Composer, Clarinetist Derek Bermel to speak at Stetson

Derek Bermel (Photos courtesy of Derek Bermel)

Grammy-nominated composer and clarinetist Derek Bermel has traveled to West Africa to learn gyil music, to Brazil to learn caxixi and to Bulgaria to learn Thracian folk music.

He’s traveled around the world to find out about the music of different countries and regions, and to play their instruments like the gyil, a West African xylophone, and the caxixi, a Brazilian shaker.

“I took some trips and spent some time in various places — Brazil or West Africa or Bulgaria – where I spent time really trying to learn on their instruments with their music,” he said in a phone interview from the Atlantic Center for the Arts in New Smyrna Beach, where he’s a Master Artist in Residence for three weeks, providing guidance and feedback to eight associate composers.

“What’s so interesting about composing is it doesn’t have to be on your instrument,” he said. “That process is very exciting in a different way from playing my own instrument.”

Bermel will talk about his career and music on Friday, March 3, from 2:30 p.m. to 3:30 p.m. in the Composition Forum class in Presser Hall, Room 112, at Stetson University. Bermel is Artistic Director of the American Composers Orchestra at Carnegie Hall, and has led master classes and held residences around the world, including at Yale and Princeton universities. His talk is free and open to the public.

Manuel de Murga, Ph.D., an associate professor and Director of Composition at Stetson’s School of Music, said he invited Bermel to the Composition Forum after seeing his name on the Artist in Residence schedule at the Atlantic Center for the Arts. Bermel will speak to the class and present his music.

Bermel was nominated for a Grammy Award for his recording, “Voices for Solo Clarinet and Orchestra,” in 2009. He hold B.A. and D.M.A. degrees from Yale University and the University of Michigan, according to his website.

A lifelong New Yorker, he brings an eclectic musical background to his work. He performed in a rock band for many years and has been involved in hip hop projects, he said. He has performed with a number of jazz artists, as well as receiving many honors and awards for his orchestral works.

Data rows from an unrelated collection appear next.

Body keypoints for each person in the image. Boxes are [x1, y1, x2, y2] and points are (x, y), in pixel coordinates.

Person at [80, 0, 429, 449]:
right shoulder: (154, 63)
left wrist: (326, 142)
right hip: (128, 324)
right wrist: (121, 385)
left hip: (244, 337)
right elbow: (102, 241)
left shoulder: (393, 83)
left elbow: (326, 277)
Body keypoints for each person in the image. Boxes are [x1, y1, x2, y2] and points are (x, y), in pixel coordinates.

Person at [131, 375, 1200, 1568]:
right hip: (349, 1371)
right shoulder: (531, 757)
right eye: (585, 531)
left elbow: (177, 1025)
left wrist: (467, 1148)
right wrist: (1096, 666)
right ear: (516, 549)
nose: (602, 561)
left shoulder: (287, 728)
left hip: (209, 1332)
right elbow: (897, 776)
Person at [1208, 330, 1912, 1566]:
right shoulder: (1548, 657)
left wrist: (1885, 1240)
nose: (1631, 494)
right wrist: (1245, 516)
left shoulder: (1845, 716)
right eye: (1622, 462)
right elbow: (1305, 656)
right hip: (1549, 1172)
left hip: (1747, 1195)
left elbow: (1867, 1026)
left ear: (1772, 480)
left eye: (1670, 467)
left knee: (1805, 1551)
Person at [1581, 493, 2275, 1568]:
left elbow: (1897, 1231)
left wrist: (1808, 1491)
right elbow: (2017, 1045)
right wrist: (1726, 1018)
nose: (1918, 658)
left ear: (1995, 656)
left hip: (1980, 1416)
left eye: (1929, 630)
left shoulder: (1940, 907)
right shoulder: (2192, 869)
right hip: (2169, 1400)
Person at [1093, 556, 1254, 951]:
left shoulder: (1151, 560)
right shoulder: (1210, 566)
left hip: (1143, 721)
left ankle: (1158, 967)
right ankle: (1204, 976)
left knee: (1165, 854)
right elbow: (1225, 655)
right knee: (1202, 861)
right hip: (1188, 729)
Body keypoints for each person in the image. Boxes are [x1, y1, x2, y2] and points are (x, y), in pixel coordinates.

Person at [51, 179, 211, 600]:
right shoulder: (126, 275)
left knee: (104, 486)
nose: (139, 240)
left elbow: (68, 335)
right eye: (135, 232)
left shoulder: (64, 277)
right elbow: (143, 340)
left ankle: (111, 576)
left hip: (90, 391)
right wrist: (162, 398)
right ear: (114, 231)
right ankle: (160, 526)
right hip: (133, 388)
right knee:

“For me, each genre presents very different challenges because people think about music very differently, depending on the genre,” he said. “They imagine creativity differently and they make different kinds of choices and they have very different processes of making music come alive.”

He said he hopes to provide Stetson students with an overview of his journey as a composer and performer.

“I do a lot of performing and traveling around,” he added. “I hope it can be of value to the students to hear another perspective on a life in music.”